#### THE PROBLEM:
From the material below, copy exactly the lines beginning with the one that contains "[553,159,586,166] www. ->" and ending with the one that contains "[113,80,218,92] lyrics generation"; the pictures stay out.

#### INFORMATION SHOWN:
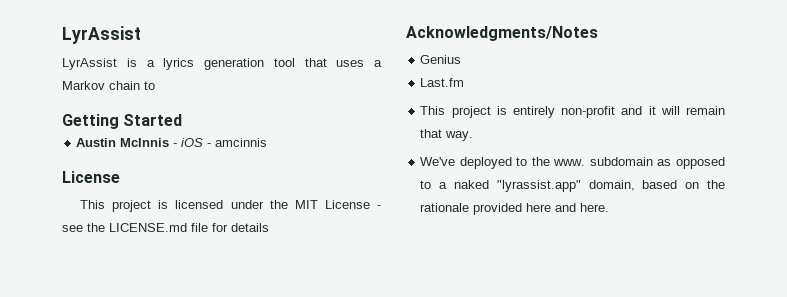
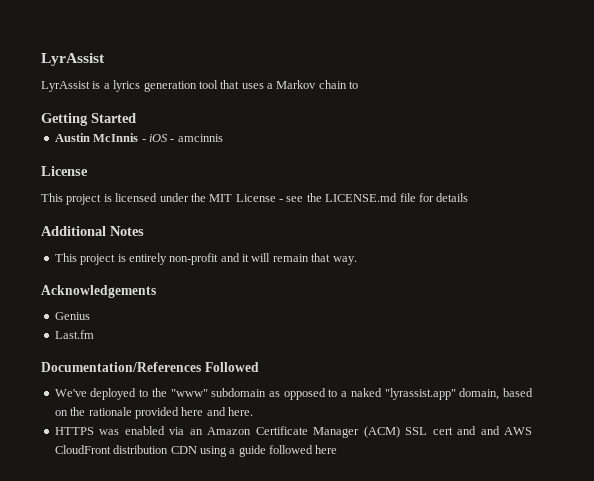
[406,26,598,41] [420,55,462,64] [420,78,465,87] Acknowledgments/Notes // Genius // Last.fm -> [41,226,144,236] Additional Notes
(474, 136) none -> [41,285,156,298] [54,312,90,320] [54,330,94,339] [41,362,259,372] // Acknowledgements // Genius // Last.fm // Documentation/References Followed
[553,159,586,166] www. -> [170,389,208,397] "www"
(610, 207) none -> [54,426,532,438] [54,445,338,457] // HTTPS was enabled via an Amazon Certificate Manager (ACM) SSL cert and and AWS CloudFront distribution CDN using a guide followed here

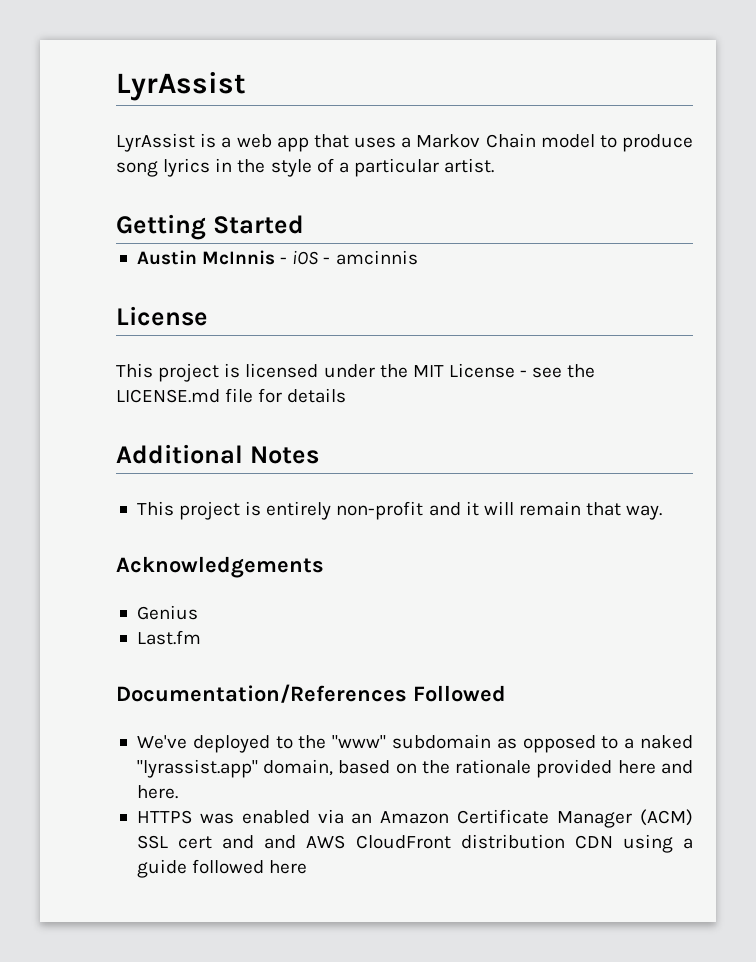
[113,80,218,92] lyrics generation tool -> [236,134,309,152] web app
[318,80,359,89] chain to -> [485,133,693,152] [116,158,495,177] Chain model to produce song lyrics in the style of a particular artist.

#### ANSWER SECTION:
[553,159,586,166] www. -> [170,389,208,397] "www"
(610, 207) none -> [54,426,532,438] [54,445,338,457] // HTTPS was enabled via an Amazon Certificate Manager (ACM) SSL cert and and AWS CloudFront distribution CDN using a guide followed here

[113,80,218,92] lyrics generation tool -> [236,134,309,152] web app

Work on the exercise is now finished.